When businesses need an injection of capital they will typically turn first to banks and building societies.
But while this is the obvious place to start for any business needing a loan, many will find themselves seeking alternative sources of finance.
That’s because high street lenders are unlikely to offer funding if they believe a business or an individual represents a certain level of risk.
Research suggests that more than half of small business credit applications are either rejected or abandoned because they are too difficult.
There are several alternatives to the traditional outlets, however. Among them are Community Development Finance Institutions (CDFIs).
What is a CDFI?
A CDFI is an independent social enterprise that has been set up specifically to serve individuals, communities and businesses that are unable to secure credit through mainstream lenders.
There are currently around 60 CDFIs in the UK, most of which serve particular geographic regions.
CDFIs tend to get their own funding from government grants, local authorities, charitable foundations and corporate social responsibility (CSR) programmes.
How could a CDFI help my business?
There are a number of reasons why businesses can struggle to obtain finance from mainstream sources, ranging from a poor credit history and an insufficient track record to a lack of assets to use as collateral.
More than 90% of businesses that received funding from CDFIs in 2019 had previously been turned down by other lenders.
CDFIs offer products including secured and unsecured loans and commercial account facilities.
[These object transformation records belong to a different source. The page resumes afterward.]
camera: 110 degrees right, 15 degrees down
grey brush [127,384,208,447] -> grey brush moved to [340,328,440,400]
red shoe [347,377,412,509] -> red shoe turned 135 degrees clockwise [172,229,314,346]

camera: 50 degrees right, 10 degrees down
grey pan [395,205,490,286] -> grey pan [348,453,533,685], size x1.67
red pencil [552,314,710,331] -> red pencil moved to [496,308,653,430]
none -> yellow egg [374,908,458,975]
They lend mainly to organisations that struggle to get finance elsewhere, typically by assessing applications on a case-by-case basis rather than relying on algorithms.
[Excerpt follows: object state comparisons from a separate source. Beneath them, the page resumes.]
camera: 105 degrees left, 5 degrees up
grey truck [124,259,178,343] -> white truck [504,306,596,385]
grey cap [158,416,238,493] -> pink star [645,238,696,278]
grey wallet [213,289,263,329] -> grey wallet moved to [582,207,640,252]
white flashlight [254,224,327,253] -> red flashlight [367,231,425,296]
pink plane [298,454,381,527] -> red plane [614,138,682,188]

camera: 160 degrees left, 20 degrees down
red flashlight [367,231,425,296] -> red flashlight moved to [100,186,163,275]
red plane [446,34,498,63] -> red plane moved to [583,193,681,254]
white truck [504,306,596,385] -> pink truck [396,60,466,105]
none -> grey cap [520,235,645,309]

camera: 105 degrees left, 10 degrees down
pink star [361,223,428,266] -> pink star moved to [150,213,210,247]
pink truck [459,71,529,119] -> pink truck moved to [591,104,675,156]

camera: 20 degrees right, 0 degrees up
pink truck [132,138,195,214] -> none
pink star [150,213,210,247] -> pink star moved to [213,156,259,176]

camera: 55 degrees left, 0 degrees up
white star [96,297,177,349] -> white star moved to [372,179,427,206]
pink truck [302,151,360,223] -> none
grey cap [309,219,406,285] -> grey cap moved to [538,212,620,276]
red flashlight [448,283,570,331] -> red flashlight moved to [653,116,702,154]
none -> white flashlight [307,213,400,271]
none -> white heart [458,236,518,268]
Loans can range from as little as £100 up to as much as £100,000.
Most CDFIs also provide support services such as business mentoring and advice, typically from advisers who understand the region you operate in.
Can a CDFI also support individuals?
While the bulk of CDFI lending goes to businesses and small enterprises, most also serve individuals.
As with businesses, they are designed to provide an option for individuals that are excluded from mainstream sources of finance.
They provide small loans of around £500, with lending decisions made on a caseby-case basis. They can also signpost customers to other advice and savings services.
Am I eligible for CDFI support?
Eligibility for CDFIs is usually based on geography. Your chances of a loan being approved are likely to be higher if you can show that your business provides benefits to the local community, such as job creation or positive social impacts.
If you can’t demonstrate any positive economic or social impact on your local area, your prospects will be slim.
It’s important to note that while CDFIs are usually regulated by the Financial Conduct Authority (FCA), some are not, which means you will have less protection if things go wrong.
Where can I find a local CDFI?
The simplest step is to search online for a CDFI that serves the region you’re based in.
You can also find CDFIs among the responsible finance providers listed at www.findingfinance.org.uk.
What other business support may I be eligible for?
There are a range of options open to businesses finding it hard to secure affordable finance from mainstream lenders.
These include government and local authority grants, including start-up loans available to individuals seeking to start or grow a business in the UK.
Government support schemes are sometimes temporary by nature, such as the Recovery Loan Scheme that replaced the previous support for businesses affected by the pandemic.
Some loans are available for specific purposes, such as mitigating the effects of climate change.
For example, the Carbon Trust offers government-funded 0% business loans to help businesses with the cost of upgrading equipment and putting energy efficiency measures in place.
A full list of the finance and support currently available around the UK can be found at www.gov.uk/business-finance-support.